Aber erst seit 2011 weil Roland Bilfinger Koch, damals noch Ministerpräsident und noch nicht gefeuert meinte, dass eine Parallellandebahn En Vogue wäre. Gesagt, getan: Das Ding wurde für eine halbe Milliarde von Bilfinger-Berger hingekloppt und wird seither bestartet und belandet. Das Berger von Bilfinger-Berger wurde übrigens eingespart und das Ersparte für ein neues Logo und die Abfindung von unser Bubsche aus der Nieder Bahnbetriebswerksiedlung verbraten.

Ich schweife ab.

Den jetzt haben wir eine Schwarz-grüne Regierung in Hessen und Terek al Wazir darf die Presseerkärung der FRAport verlesen. Die wird dann auch so in der Frankfurter-Rundschau abgedruckt.
Da wurden zwei besonders laute Brummer erwähnt:
Die Antonow 124

(Revell Modellbau)
Der letzte dieser Brummer startete 2009 mit einem 190 Tonnen schweren Generator von Frankfurt nach Armenien – allerdings von Frankfurt-Hahn.
und die DC 9

Die letzten Rostlauben dieses Typs werden von Delta Airlines zwischen Atlanta und Chicago eingesetzt.

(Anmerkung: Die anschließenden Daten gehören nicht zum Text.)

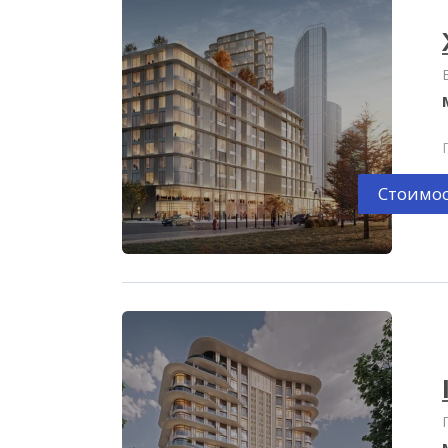
Стоимос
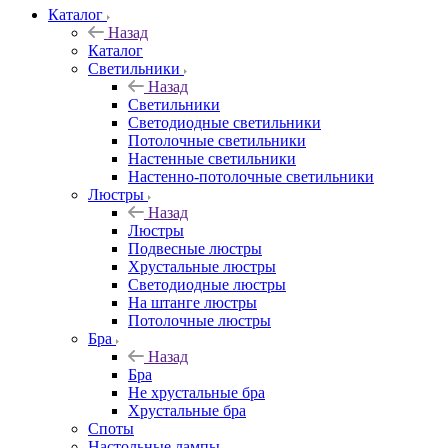
Каталог
Назад
Каталог
Светильники
Назад
Светильники
Светодиодные светильники
Потолочные светильники
Настенные светильники
Настенно-потолочные светильники
Люстры
Назад
Люстры
Подвесные люстры
Хрустальные люстры
Светодиодные люстры
На штанге люстры
Потолочные люстры
Бра
Назад
Бра
Не хрустальные бра
Хрустальные бра
Споты
Настольные лампы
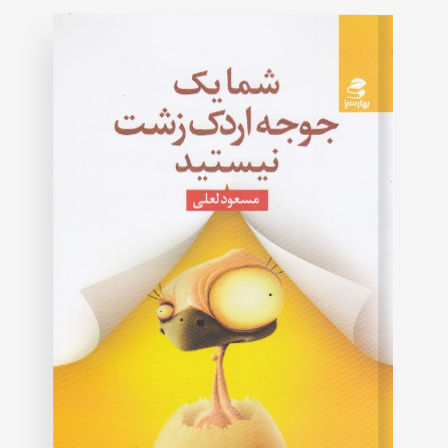
rating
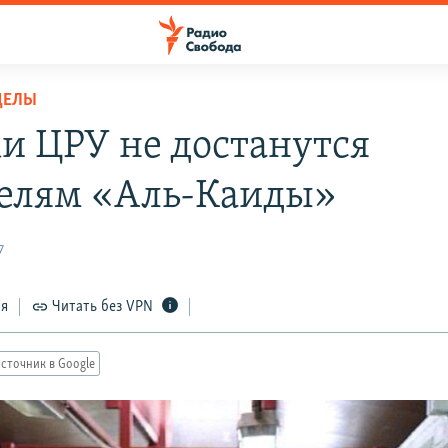
ДЕЛЫ
и ЦРУ не достанутся
елям «Аль-Каиды»
7
ся
Читать без VPN
сточник в Google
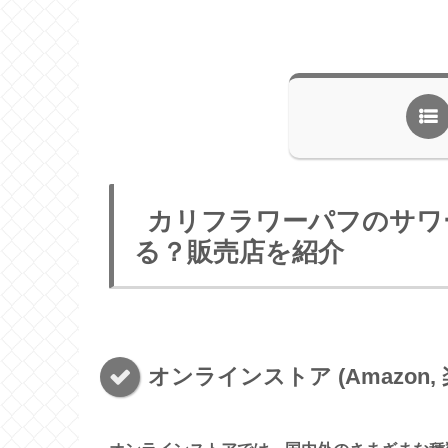
カリフラワーパフのサワ
る？販売店を紹介
オンラインストア (Amazon, 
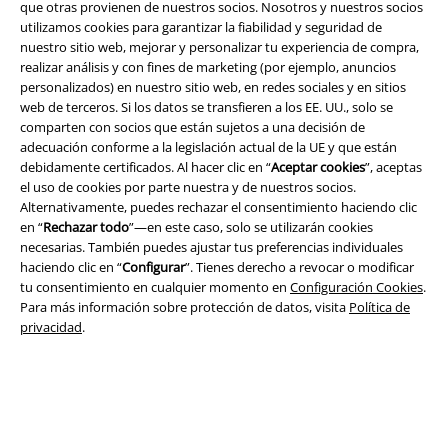
que otras provienen de nuestros socios. Nosotros y nuestros socios
utilizamos cookies para garantizar la fiabilidad y seguridad de
nuestro sitio web, mejorar y personalizar tu experiencia de compra,
realizar análisis y con fines de marketing (por ejemplo, anuncios
personalizados) en nuestro sitio web, en redes sociales y en sitios
Seguridad
web de terceros. Si los datos se transfieren a los EE. UU., solo se
comparten con socios que están sujetos a una decisión de
adecuación conforme a la legislación actual de la UE y que están
debidamente certificados. Al hacer clic en “
Aceptar cookies
”, aceptas
el uso de cookies por parte nuestra y de nuestros socios.
Alternativamente, puedes rechazar el consentimiento haciendo clic
en “
Rechazar todo
”—en este caso, solo se utilizarán cookies
necesarias. También puedes ajustar tus preferencias individuales
haciendo clic en “
Configurar
”. Tienes derecho a revocar o modificar
tu consentimiento en cualquier momento en
Configuración Cookies
.
Para más información sobre protección de datos, visita
Política de
privacidad
.
Legal
Términos y Condiciones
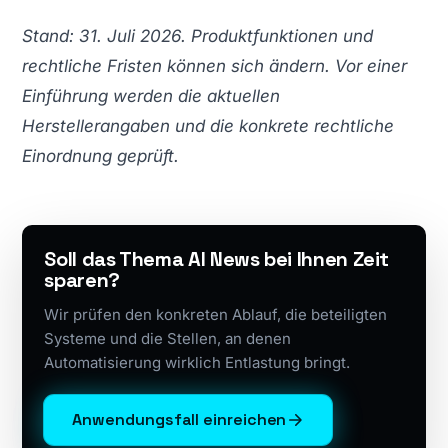
Stand: 31. Juli 2026. Produktfunktionen und
rechtliche Fristen können sich ändern. Vor einer
Einführung werden die aktuellen
Herstellerangaben und die konkrete rechtliche
Einordnung geprüft.
Soll das Thema AI News bei Ihnen Zeit
sparen?
Wir prüfen den konkreten Ablauf, die beteiligten
Systeme und die Stellen, an denen
Automatisierung wirklich Entlastung bringt.
Anwendungsfall einreichen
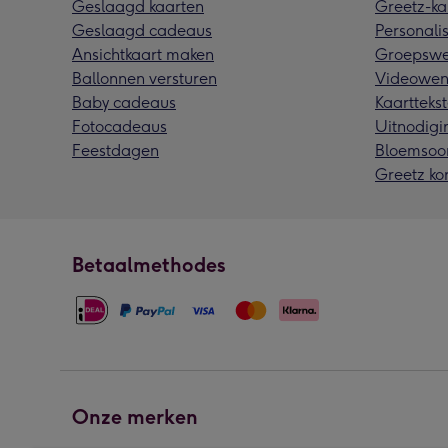
Geslaagd kaarten
Greetz-ka
Geslaagd cadeaus
Personalis
Ansichtkaart maken
Groepswe
Ballonnen versturen
Videowen
Baby cadeaus
Kaarttekst
Fotocadeaus
Uitnodigi
Feestdagen
Bloemsoo
Greetz ko
Betaalmethodes
Onze merken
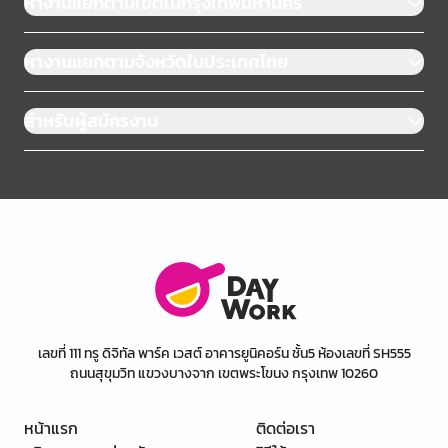
หางานแยกตามเขตในกรุงเทพมหานคร
หางานแยกตามจังหวัดในประเทศไทย
สำหรับผู้สมัครงาน
เลขที่ 111 ทรู ดิจิทัล พาร์ค เวสต์ อาคารยูนิคอร์น ชั้น5 ห้องเลขที่ SH555
ถนนสุขุมวิท แขวงบางจาก เขตพระโขนง กรุงเทพ 10260
หน้าแรก
ติดต่อเรา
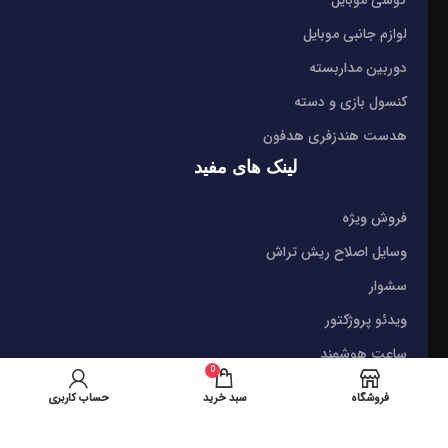
لوازم جانبی موبایل
دوربین مداربسته
کنسول بازی و دسته
هدست هندزفری هدفون
لینک های مفید
فروش ویژه
وسایل اصلاح ریش تراش
سشوار
ویدئو پروژکتور
ساعت هوشمند
0
نماد های اعتماد
فروشگاه
سبد خرید
حساب کاربری
شیراز - آرامگاه سعدی - نبش کوچه 13- موبایل پدرام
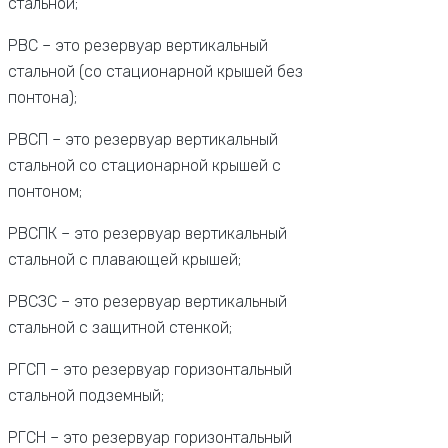
стальной;
РВС – это резервуар вертикальный
стальной (со стационарной крышей без
понтона);
РВСП – это резервуар вертикальный
стальной со стационарной крышей с
понтоном;
РВСПК – это резервуар вертикальный
стальной с плавающей крышей;
РВСЗС – это резервуар вертикальный
стальной с защитной стенкой;
РГСП – это резервуар горизонтальный
стальной подземный;
РГСН – это резервуар горизонтальный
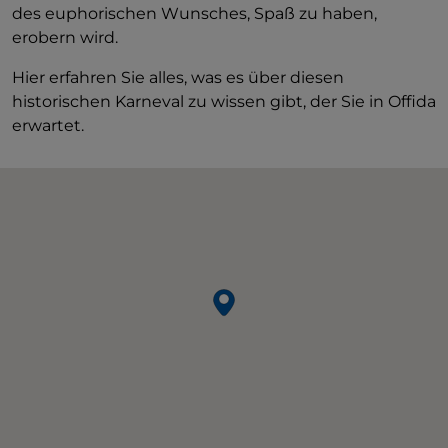
des euphorischen Wunsches, Spaß zu haben,
erobern wird.
Hier erfahren Sie alles, was es über diesen
historischen Karneval zu wissen gibt, der Sie in Offida
erwartet.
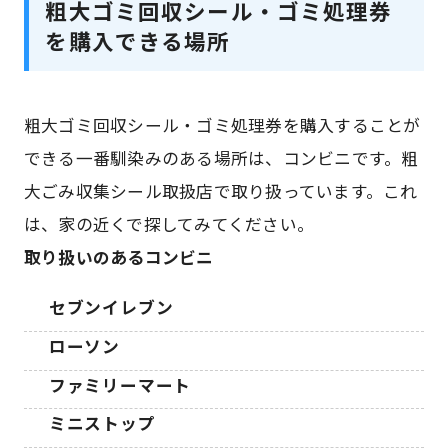
粗大ゴミ回収シール・ゴミ処理券
を購入できる場所
粗大ゴミ回収シール・ゴミ処理券を購入することが
できる一番馴染みのある場所は、コンビニです。粗
大ごみ収集シール取扱店で取り扱っています。これ
は、家の近くで探してみてください。
取り扱いのあるコンビニ
セブンイレブン
ローソン
ファミリーマート
ミニストップ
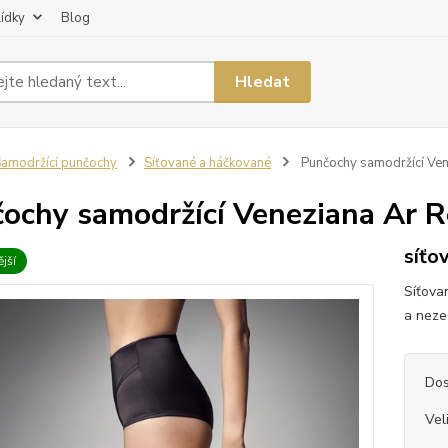
lídky
Blog
Hledat
amodržící punčochy
Síťované a háčkované
Punčochy samodržící Ven
ochy samodržící Veneziana Ar R
síťo
jší
Síťova
a neze
Dos
Vel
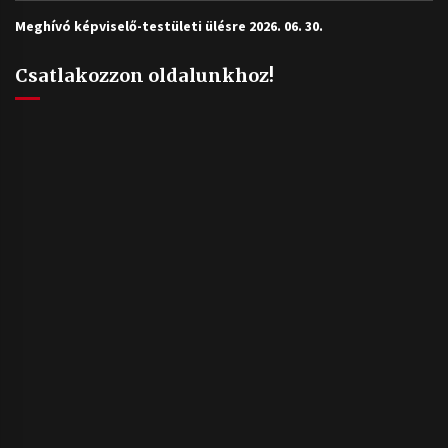
Meghívó képviselő-testületi ülésre 2026. 06. 30.
Csatlakozzon oldalunkhoz!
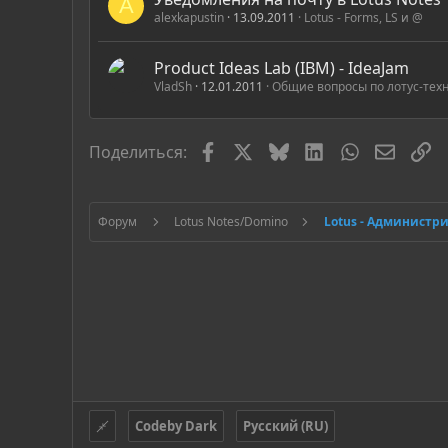
A
alexkapustin
13.09.2011
Lotus - Forms, LS и @
Product Ideas Lab (IBM) - IdeaJam
VladSh
12.01.2011
Общие вопросы по лотус-тех
Facebook
X
Bluesky
LinkedIn
WhatsApp
Электр
С
Поделиться:
Форум
Lotus Notes/Domino
Lotus - Администр
Codeby Dark
Русский (RU)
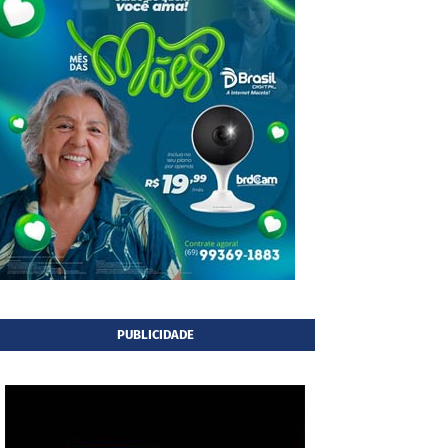
PUBLICIDADE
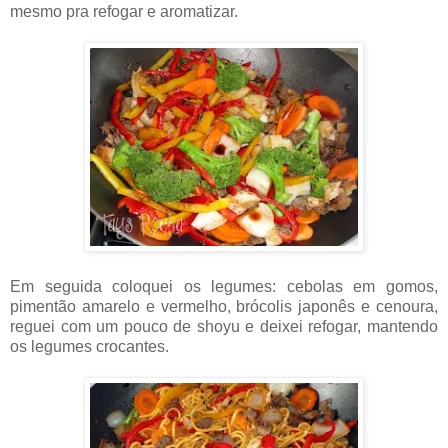
mesmo pra refogar e aromatizar.
Em seguida coloquei os legumes: cebolas em gomos,
pimentão amarelo e vermelho, brócolis japonês e cenoura,
reguei com um pouco de shoyu e deixei refogar, mantendo
os legumes crocantes.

Seltsamerweise sind diese Flieger nach der Entgeldordunung achtmal so teuer beim Starten als die nur rund 1 Dezibel „leiseren“ Frachtflieger, die reichlich in der Cargo-City an- und wegdonnern.

Ich muss schon sagen: So wird aus einer Karteileiche eine ganz tolle Presseerklärung – und alle jubeln.